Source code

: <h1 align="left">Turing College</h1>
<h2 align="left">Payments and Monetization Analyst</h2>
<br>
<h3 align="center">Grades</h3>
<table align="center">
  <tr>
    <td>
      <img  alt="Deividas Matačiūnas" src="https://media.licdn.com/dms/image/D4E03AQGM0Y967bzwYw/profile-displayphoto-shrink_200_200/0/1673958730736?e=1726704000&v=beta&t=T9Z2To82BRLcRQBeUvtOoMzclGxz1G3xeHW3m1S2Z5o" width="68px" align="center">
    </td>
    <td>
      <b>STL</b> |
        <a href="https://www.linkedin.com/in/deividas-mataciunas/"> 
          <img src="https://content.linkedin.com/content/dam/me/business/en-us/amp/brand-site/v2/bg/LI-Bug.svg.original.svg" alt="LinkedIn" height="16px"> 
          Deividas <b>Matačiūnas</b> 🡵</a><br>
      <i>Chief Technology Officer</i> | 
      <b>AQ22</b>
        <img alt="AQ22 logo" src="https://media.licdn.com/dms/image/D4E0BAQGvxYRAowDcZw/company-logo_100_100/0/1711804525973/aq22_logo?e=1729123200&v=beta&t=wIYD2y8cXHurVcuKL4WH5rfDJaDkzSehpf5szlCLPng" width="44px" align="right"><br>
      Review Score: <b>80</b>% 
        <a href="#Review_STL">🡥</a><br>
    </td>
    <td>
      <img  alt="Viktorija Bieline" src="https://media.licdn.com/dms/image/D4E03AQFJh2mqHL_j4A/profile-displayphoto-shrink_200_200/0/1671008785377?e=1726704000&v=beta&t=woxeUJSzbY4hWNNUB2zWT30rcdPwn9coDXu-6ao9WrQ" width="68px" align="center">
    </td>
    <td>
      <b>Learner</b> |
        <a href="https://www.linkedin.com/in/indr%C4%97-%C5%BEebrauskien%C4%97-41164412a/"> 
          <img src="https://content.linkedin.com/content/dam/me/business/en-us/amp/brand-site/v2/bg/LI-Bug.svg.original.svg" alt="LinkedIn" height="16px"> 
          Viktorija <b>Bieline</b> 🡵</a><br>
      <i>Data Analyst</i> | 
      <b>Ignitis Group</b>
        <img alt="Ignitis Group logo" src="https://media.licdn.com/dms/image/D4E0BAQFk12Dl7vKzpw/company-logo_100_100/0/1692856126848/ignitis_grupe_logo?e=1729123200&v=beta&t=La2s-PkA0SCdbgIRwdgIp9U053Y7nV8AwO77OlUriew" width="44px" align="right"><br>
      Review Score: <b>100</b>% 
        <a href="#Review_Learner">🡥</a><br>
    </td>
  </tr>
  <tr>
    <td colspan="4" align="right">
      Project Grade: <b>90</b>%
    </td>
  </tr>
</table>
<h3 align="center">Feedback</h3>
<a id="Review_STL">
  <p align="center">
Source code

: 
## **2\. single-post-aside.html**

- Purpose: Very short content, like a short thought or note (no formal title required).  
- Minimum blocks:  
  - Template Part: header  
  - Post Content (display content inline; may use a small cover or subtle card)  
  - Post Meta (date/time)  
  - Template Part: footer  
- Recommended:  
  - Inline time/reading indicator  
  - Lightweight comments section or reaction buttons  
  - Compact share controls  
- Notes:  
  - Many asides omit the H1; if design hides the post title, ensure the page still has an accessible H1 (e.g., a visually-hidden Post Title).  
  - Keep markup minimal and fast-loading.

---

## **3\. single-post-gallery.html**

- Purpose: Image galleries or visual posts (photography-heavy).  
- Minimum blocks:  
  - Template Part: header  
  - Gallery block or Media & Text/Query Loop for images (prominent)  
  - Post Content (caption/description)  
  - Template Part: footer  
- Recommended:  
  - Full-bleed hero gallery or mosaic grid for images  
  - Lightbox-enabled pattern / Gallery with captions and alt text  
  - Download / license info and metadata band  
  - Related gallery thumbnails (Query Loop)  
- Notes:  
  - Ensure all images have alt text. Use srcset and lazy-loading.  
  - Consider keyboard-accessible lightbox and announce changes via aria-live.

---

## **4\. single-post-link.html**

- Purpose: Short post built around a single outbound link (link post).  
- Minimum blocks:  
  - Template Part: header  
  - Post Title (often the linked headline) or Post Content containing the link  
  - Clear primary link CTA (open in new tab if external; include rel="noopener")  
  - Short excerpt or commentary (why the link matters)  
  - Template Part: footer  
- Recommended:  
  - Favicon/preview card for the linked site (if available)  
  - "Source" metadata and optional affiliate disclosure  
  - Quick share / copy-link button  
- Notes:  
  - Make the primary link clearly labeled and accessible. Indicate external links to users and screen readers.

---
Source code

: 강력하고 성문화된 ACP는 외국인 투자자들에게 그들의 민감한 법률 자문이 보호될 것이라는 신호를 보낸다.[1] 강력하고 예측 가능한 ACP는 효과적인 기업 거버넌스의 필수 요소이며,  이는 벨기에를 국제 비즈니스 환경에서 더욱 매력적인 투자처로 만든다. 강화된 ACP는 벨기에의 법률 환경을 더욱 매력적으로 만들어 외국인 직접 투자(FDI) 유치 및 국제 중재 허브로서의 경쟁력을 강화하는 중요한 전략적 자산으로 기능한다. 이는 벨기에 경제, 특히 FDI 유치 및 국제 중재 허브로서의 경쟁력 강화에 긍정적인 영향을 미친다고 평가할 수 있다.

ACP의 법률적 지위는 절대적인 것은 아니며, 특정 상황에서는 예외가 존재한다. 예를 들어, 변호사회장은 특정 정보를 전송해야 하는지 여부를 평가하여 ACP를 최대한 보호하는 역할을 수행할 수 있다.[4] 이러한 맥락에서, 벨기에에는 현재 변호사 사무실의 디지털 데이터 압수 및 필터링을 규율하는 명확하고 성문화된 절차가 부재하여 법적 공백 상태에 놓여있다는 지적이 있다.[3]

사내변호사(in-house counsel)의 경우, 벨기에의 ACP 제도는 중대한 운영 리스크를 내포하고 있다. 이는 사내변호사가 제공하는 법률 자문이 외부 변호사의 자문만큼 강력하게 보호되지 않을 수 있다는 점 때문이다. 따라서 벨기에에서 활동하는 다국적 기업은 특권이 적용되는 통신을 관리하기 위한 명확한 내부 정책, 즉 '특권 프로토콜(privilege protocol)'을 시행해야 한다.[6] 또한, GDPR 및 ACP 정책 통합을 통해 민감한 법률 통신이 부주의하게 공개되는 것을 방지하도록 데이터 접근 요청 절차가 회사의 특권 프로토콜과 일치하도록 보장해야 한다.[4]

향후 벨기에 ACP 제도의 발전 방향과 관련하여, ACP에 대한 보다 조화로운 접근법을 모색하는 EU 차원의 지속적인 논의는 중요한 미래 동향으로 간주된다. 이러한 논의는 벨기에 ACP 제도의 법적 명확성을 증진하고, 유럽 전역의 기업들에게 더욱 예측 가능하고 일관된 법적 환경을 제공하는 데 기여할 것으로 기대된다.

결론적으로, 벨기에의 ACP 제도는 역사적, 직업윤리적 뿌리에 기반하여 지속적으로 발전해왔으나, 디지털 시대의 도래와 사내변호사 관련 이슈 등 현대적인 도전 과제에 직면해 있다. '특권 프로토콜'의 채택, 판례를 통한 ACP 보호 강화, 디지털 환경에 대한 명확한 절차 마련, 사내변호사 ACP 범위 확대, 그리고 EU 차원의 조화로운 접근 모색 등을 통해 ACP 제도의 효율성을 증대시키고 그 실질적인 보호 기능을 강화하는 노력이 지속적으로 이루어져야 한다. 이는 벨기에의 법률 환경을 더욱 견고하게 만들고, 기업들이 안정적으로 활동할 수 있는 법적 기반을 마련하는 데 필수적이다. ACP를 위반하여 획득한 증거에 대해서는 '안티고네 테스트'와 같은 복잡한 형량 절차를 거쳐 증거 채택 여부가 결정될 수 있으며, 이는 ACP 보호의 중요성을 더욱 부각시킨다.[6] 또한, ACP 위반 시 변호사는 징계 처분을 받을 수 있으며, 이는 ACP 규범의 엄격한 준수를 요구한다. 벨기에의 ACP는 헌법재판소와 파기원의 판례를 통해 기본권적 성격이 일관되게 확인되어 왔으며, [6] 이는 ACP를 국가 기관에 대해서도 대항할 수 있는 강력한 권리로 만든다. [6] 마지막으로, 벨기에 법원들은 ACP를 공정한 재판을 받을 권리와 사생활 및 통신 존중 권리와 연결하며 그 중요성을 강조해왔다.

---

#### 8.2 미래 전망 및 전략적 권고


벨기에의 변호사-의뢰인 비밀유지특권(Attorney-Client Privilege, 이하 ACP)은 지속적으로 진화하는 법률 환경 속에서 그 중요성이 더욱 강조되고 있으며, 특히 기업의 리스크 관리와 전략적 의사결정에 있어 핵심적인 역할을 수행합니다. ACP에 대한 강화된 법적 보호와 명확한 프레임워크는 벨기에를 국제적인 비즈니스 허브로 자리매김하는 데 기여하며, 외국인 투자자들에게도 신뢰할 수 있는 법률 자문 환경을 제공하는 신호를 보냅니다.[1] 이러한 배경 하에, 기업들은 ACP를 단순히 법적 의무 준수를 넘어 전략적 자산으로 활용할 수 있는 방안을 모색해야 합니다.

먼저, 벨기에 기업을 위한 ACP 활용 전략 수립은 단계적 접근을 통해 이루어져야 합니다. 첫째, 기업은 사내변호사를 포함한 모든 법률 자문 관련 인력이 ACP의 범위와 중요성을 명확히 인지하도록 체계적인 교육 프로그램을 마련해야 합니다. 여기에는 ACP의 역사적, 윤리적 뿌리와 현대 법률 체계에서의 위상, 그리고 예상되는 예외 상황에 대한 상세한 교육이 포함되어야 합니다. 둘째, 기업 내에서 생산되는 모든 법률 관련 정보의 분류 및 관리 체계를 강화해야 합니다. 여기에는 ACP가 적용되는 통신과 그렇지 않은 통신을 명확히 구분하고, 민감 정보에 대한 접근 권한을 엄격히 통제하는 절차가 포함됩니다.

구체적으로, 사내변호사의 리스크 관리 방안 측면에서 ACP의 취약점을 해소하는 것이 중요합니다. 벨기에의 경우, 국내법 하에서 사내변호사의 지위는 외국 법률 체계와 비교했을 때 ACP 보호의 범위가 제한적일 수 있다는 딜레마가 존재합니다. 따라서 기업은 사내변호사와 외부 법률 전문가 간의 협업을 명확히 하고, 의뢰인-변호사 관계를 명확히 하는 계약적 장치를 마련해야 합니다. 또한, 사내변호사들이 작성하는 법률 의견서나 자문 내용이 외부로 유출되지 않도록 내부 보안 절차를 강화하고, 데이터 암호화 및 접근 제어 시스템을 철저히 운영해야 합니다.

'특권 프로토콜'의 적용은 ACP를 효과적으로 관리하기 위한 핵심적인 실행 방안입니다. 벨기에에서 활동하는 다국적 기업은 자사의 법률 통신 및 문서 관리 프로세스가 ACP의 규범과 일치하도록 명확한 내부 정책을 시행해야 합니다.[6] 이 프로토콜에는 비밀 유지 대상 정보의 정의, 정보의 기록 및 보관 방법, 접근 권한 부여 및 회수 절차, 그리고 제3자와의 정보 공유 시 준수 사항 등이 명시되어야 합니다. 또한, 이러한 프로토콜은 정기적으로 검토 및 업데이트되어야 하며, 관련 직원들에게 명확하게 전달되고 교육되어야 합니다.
····················
__Required work__: Reproduce verbatim the lines of the listing from the line containing "#### 8.2 미래 전망 및 전략적 권고" through the end of the listing, including both the first and the last line.

__Answer to this problem__:
#### 8.2 미래 전망 및 전략적 권고


벨기에의 변호사-의뢰인 비밀유지특권(Attorney-Client Privilege, 이하 ACP)은 지속적으로 진화하는 법률 환경 속에서 그 중요성이 더욱 강조되고 있으며, 특히 기업의 리스크 관리와 전략적 의사결정에 있어 핵심적인 역할을 수행합니다. ACP에 대한 강화된 법적 보호와 명확한 프레임워크는 벨기에를 국제적인 비즈니스 허브로 자리매김하는 데 기여하며, 외국인 투자자들에게도 신뢰할 수 있는 법률 자문 환경을 제공하는 신호를 보냅니다.[1] 이러한 배경 하에, 기업들은 ACP를 단순히 법적 의무 준수를 넘어 전략적 자산으로 활용할 수 있는 방안을 모색해야 합니다.

먼저, 벨기에 기업을 위한 ACP 활용 전략 수립은 단계적 접근을 통해 이루어져야 합니다. 첫째, 기업은 사내변호사를 포함한 모든 법률 자문 관련 인력이 ACP의 범위와 중요성을 명확히 인지하도록 체계적인 교육 프로그램을 마련해야 합니다. 여기에는 ACP의 역사적, 윤리적 뿌리와 현대 법률 체계에서의 위상, 그리고 예상되는 예외 상황에 대한 상세한 교육이 포함되어야 합니다. 둘째, 기업 내에서 생산되는 모든 법률 관련 정보의 분류 및 관리 체계를 강화해야 합니다. 여기에는 ACP가 적용되는 통신과 그렇지 않은 통신을 명확히 구분하고, 민감 정보에 대한 접근 권한을 엄격히 통제하는 절차가 포함됩니다.

구체적으로, 사내변호사의 리스크 관리 방안 측면에서 ACP의 취약점을 해소하는 것이 중요합니다. 벨기에의 경우, 국내법 하에서 사내변호사의 지위는 외국 법률 체계와 비교했을 때 ACP 보호의 범위가 제한적일 수 있다는 딜레마가 존재합니다. 따라서 기업은 사내변호사와 외부 법률 전문가 간의 협업을 명확히 하고, 의뢰인-변호사 관계를 명확히 하는 계약적 장치를 마련해야 합니다. 또한, 사내변호사들이 작성하는 법률 의견서나 자문 내용이 외부로 유출되지 않도록 내부 보안 절차를 강화하고, 데이터 암호화 및 접근 제어 시스템을 철저히 운영해야 합니다.

'특권 프로토콜'의 적용은 ACP를 효과적으로 관리하기 위한 핵심적인 실행 방안입니다. 벨기에에서 활동하는 다국적 기업은 자사의 법률 통신 및 문서 관리 프로세스가 ACP의 규범과 일치하도록 명확한 내부 정책을 시행해야 합니다.[6] 이 프로토콜에는 비밀 유지 대상 정보의 정의, 정보의 기록 및 보관 방법, 접근 권한 부여 및 회수 절차, 그리고 제3자와의 정보 공유 시 준수 사항 등이 명시되어야 합니다. 또한, 이러한 프로토콜은 정기적으로 검토 및 업데이트되어야 하며, 관련 직원들에게 명확하게 전달되고 교육되어야 합니다.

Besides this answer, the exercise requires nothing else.